*ABOUT THIS EXERCISE*:
Pick out every line in the entries below that contains the word "Shirt" and copy each of those lines. Case counts, so only count lines where the capitalization matches.
========================
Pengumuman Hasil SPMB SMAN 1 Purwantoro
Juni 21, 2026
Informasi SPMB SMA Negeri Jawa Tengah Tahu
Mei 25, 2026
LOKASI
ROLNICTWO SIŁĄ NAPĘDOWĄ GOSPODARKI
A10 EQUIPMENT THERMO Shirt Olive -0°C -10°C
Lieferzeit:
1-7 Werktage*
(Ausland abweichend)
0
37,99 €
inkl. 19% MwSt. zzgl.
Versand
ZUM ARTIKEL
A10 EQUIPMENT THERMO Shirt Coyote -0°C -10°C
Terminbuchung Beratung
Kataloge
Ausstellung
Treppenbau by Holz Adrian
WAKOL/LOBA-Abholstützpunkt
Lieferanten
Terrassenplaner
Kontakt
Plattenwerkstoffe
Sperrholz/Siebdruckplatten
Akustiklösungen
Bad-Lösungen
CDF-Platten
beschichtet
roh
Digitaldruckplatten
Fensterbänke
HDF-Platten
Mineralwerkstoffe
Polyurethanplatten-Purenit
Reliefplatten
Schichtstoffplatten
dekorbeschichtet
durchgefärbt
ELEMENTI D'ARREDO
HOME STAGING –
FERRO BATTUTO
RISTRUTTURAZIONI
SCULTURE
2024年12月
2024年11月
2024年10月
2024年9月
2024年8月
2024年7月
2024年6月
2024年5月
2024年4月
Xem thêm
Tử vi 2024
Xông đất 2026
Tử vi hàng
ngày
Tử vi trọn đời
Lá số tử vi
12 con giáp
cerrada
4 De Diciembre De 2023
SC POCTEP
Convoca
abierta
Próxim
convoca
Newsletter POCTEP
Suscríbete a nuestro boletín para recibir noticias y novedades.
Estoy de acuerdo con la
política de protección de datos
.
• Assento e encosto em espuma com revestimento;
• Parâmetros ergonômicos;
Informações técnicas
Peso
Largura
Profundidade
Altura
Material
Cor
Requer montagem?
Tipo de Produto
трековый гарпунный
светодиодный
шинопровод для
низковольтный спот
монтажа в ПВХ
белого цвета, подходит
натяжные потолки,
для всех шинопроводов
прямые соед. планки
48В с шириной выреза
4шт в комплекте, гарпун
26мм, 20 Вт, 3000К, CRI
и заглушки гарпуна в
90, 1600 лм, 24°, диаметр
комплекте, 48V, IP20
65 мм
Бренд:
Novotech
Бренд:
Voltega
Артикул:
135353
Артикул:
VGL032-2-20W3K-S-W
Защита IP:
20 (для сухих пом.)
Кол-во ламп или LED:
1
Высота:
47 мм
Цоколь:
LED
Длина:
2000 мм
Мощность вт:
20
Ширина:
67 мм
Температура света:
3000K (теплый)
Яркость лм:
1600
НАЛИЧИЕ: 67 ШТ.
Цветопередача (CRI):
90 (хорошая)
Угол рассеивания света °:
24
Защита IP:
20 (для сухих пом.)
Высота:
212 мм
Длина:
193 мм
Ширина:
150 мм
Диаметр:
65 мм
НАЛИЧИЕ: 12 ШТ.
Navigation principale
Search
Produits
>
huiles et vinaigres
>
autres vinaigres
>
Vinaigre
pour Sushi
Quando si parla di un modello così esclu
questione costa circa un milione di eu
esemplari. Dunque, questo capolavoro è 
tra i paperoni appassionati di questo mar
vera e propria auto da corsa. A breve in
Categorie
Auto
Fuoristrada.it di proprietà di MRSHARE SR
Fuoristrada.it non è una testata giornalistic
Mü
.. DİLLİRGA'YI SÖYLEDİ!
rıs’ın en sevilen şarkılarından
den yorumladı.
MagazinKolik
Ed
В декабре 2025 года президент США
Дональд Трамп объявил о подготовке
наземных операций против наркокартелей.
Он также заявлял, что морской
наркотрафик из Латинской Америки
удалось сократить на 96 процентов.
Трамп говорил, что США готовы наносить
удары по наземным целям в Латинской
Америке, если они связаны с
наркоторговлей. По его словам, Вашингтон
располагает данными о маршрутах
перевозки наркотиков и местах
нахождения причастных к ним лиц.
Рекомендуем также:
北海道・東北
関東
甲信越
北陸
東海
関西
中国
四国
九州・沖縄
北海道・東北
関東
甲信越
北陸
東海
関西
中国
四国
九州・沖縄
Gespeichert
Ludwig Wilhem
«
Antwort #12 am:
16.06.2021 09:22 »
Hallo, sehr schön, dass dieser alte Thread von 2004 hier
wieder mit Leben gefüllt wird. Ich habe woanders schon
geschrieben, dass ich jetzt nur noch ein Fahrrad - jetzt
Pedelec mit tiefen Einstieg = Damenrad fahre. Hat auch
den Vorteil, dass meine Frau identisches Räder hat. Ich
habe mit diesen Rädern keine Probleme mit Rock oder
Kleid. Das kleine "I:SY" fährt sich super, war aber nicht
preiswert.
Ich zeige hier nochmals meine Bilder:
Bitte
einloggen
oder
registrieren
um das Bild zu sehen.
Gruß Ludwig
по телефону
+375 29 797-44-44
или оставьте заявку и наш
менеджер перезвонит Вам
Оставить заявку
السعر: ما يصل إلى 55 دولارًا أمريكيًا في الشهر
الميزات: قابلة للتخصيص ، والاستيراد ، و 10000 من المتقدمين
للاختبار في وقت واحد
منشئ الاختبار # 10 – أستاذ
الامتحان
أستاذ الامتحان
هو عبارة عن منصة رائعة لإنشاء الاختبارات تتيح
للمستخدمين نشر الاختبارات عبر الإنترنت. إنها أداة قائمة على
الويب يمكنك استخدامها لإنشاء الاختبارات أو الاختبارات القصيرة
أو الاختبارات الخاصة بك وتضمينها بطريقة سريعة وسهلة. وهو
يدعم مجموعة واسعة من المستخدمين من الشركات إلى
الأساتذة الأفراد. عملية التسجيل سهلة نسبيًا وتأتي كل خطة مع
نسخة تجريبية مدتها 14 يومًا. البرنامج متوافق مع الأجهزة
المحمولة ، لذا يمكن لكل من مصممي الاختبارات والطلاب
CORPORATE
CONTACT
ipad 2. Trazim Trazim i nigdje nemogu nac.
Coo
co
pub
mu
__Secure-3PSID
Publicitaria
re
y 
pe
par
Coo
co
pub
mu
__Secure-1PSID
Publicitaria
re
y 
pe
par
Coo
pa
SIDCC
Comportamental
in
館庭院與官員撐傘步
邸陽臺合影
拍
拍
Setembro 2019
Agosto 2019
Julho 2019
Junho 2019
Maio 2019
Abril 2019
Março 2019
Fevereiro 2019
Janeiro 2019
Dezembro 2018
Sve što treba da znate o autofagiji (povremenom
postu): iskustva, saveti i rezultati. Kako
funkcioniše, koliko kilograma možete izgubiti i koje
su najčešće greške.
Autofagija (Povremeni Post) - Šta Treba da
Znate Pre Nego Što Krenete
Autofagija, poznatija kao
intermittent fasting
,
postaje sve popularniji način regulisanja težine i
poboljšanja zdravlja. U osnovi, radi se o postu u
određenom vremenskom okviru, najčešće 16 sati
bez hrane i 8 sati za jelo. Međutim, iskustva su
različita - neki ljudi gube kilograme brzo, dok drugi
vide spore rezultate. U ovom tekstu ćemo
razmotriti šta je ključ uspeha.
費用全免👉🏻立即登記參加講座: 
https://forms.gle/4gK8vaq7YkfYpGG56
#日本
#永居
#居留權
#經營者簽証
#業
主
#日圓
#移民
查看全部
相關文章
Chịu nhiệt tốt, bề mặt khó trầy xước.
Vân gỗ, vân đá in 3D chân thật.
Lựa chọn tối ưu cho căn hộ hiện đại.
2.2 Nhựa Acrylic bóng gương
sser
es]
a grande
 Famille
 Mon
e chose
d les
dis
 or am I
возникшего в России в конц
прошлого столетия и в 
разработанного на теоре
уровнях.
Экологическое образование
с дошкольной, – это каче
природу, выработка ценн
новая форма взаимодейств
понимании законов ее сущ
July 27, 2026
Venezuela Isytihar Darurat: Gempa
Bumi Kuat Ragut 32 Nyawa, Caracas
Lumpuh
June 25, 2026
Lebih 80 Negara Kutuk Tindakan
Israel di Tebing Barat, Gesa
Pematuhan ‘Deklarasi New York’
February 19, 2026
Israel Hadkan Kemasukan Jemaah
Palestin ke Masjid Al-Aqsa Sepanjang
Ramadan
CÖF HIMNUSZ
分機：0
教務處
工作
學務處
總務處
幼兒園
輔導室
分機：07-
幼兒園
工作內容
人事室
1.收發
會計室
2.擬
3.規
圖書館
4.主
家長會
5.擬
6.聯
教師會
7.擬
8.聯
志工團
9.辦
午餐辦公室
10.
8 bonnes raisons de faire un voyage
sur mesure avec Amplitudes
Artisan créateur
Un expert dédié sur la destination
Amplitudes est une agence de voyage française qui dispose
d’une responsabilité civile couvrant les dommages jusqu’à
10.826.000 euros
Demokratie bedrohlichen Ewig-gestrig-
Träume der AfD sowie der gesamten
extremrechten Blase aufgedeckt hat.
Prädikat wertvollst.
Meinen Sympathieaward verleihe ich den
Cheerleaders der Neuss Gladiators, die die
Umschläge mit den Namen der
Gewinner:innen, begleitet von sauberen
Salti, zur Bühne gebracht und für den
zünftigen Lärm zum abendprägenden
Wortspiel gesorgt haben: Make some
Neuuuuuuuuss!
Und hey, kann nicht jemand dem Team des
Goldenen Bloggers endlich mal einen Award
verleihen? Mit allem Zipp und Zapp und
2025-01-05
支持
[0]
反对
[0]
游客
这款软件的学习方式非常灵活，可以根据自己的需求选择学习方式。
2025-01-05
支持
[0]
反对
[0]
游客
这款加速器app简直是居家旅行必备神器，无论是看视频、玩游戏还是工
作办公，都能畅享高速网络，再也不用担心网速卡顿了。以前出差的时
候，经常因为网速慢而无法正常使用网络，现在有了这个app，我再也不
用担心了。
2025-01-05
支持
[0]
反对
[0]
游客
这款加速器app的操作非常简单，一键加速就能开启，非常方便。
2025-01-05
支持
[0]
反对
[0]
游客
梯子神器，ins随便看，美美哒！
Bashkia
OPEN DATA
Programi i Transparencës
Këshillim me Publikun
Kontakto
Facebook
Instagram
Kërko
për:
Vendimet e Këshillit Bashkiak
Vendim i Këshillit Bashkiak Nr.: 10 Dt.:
========================
*WRITTEN SOLUTION*:
A10 EQUIPMENT THERMO Shirt Olive -0°C -10°C
A10 EQUIPMENT THERMO Shirt Coyote -0°C -10°C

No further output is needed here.